The Government of Canada website on assisted suicide states:
“Important: On February 29, 2024, legislation to extend the temporary exclusion of eligibility to receive MAID in circumstances where a person’s sole underlying medical condition is a mental illness received royal assent and immediately came into effect. The eligibility date for persons suffering solely from a mental illness is now March 17, 2027.”
If Bill C-218 is not passed, I will qualify to be assessed for assisted suicide as of March of 2027. If this law had been passed in 1978, I might not be alive today. In my most vulnerable moment, dark waves of depression overwhelming my reason, I will be asked if I find the experience intolerable. I might be strongly tempted to say yes. Yet I have never been sorry that I held on through the suffering, which I would not wish on anyone, until the mood passed. If I said yes, I could die by the hand of a medical professional. It would be a yes borne out of desperation, believing I was worthless—a burden to everyone I loved. I am so glad I have never been asked.

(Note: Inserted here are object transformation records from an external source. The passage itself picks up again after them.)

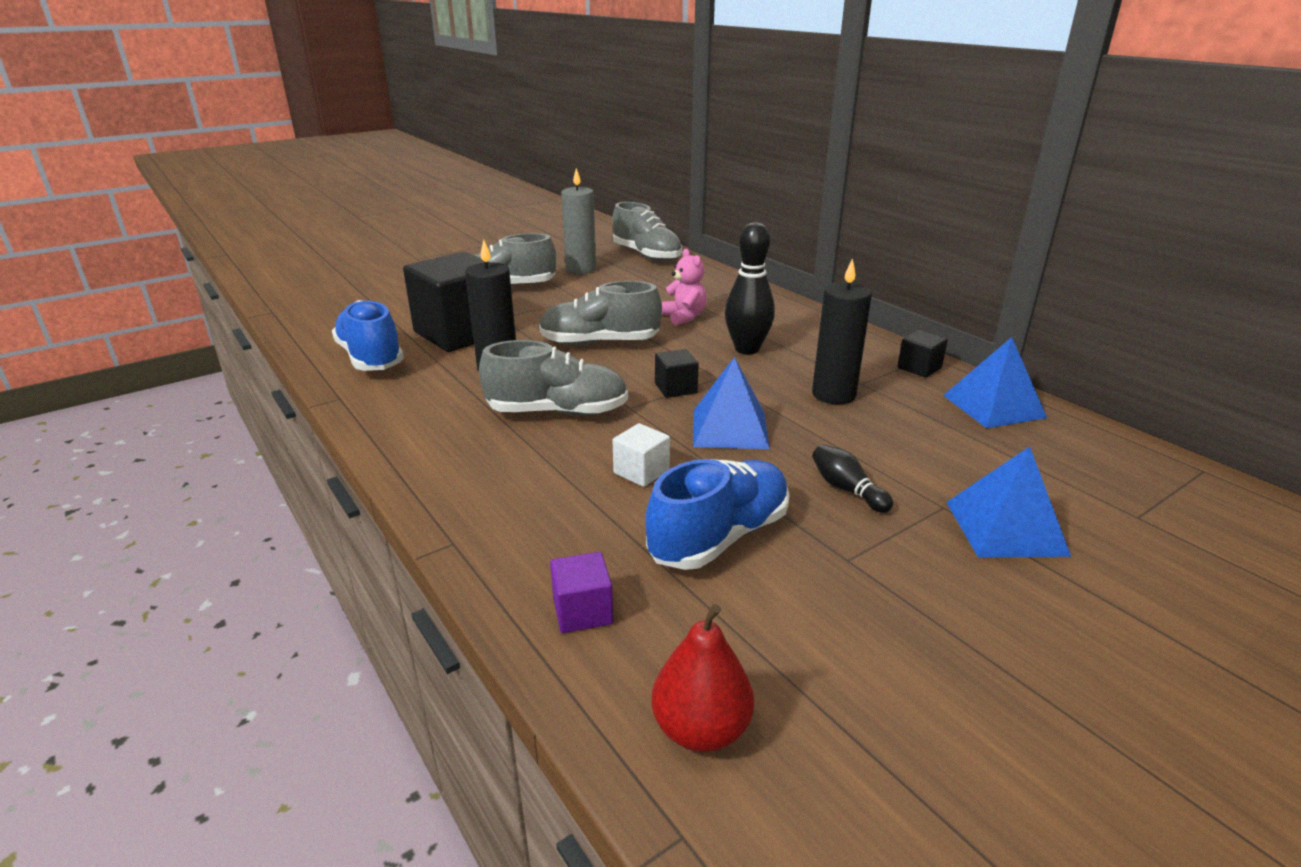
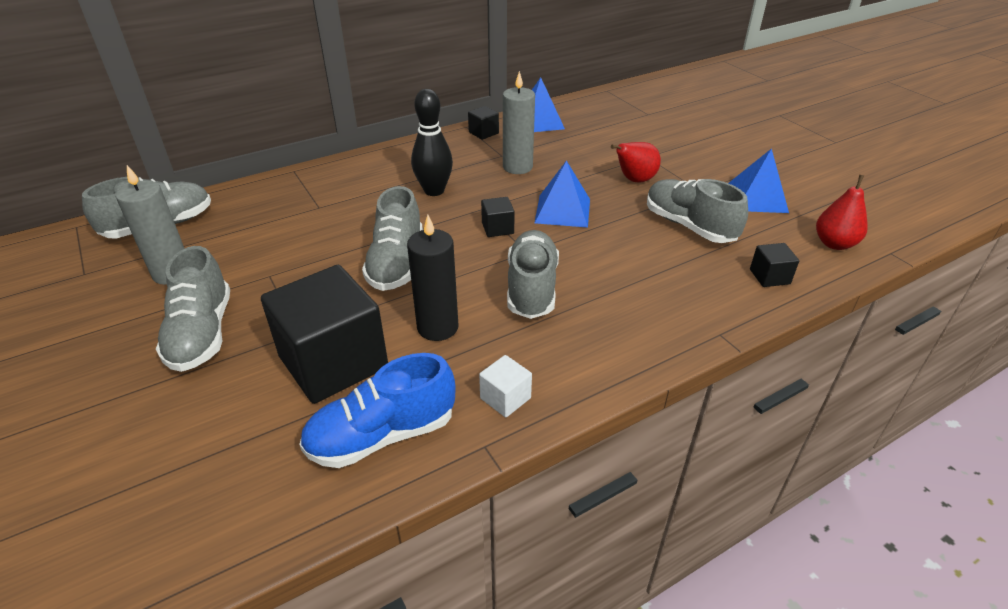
camera: 85 degrees left, 10 degrees up
purple cube [550,552,613,633] -> black cube [750,243,799,287]
white cube [612,423,670,487] -> white cube moved to [479,355,532,418]
blue shoe [645,459,790,570] -> grey shoe [647,179,748,243]
pink teddy bear [662,249,707,326] -> none
black candle [812,258,872,404] -> grey candle [503,71,535,174]
black bowling pin [812,444,893,513] -> red pear [611,142,661,182]
blue pyramid [946,446,1071,558] -> blue pyramid moved to [728,148,789,213]

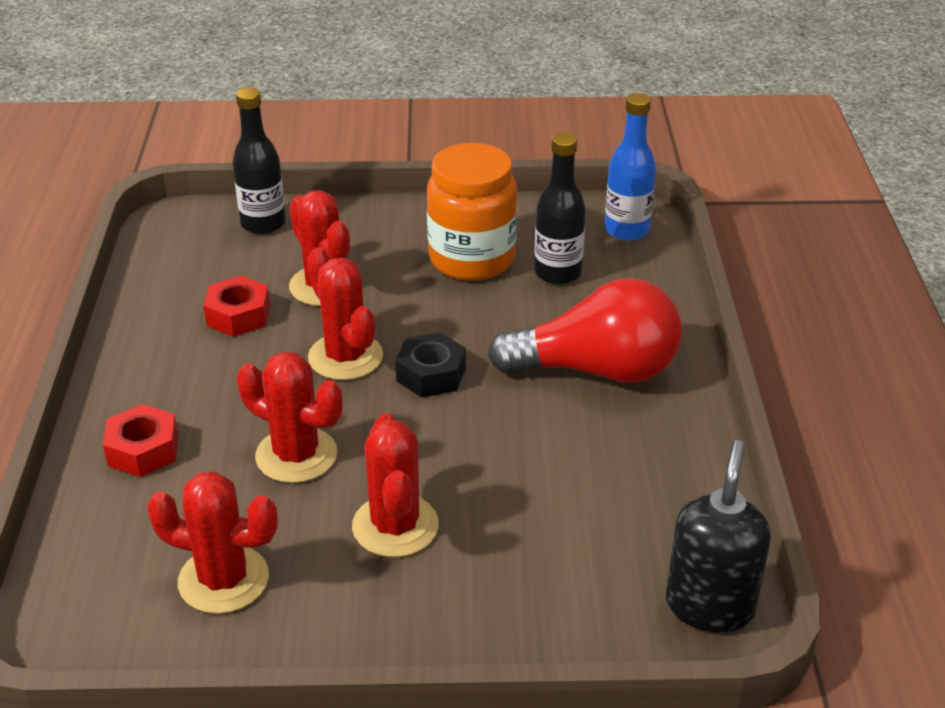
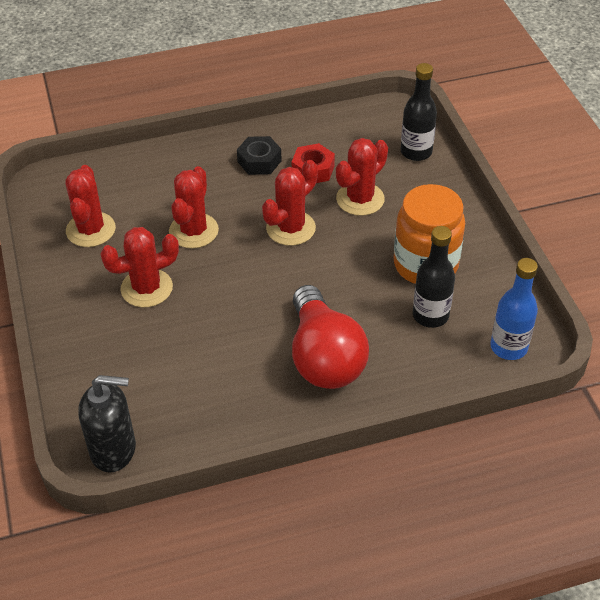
camera: 75 degrees right, 10 degrees up
red nut [103,404,178,477] -> none
black nut [395,332,466,398] -> black nut moved to [237,136,281,175]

Offended and Deeply Concerned

Along with many other members of the mental health and disability communities, I feel offended and deeply concerned. I feel offended by legislation that tells me and so many others, “We agree that you would be better off dead.”

A 2022 study published in the Lancet Psychiatry, found that comprehensive mental health care, the kind of care I was so fortunate to receive, “significantly reduces suicide risk among people with mood disorders.”

Sadly, after all the efforts made by me and medical professionals to treat my condition, I now live in a country that invests millions of dollars to “end lives where a persons’ only underlying condition is a mental illness,” a marked shift from previous requirements.

My Hope for Canada, My Beloved Adopted Country

You cannot have it both ways: build a great nation on one hand and bring in laws that allow medical professionals to kill patients on the other. Euthanasia has been practiced and tolerated as a social value in the Netherlands. My relatives tell me the results have been disastrous. Disabled people, including those with mental health conditions and dementia end up feeling increasingly disrespected.

With proper treatment, support and accommodation, many people with mental illness lead fulfilling lives and are valuable members of society. As a person living with mental health challenges, support Bill C-218 and oppose euthanasia for mental illness.

3 comments:

Anonymous said...

Well said. I hope people in the U.K. take notice and don’t follow down the same path.

gordon friesen said...

Thank you so much for your generosity in sharing these thoughts.

Anonymous said...

Thankyou for sharing your story. Life is to be cherished. No one should be made to feel they are a burden, and it seems the government's mindset is set to make the depressed and disabled individuals feel exactly that...a burden.
They (government and professional minions) are falsely disquising their euthanasia assistance as compassion. It is the opposite of compassion. We must support Bill C-218.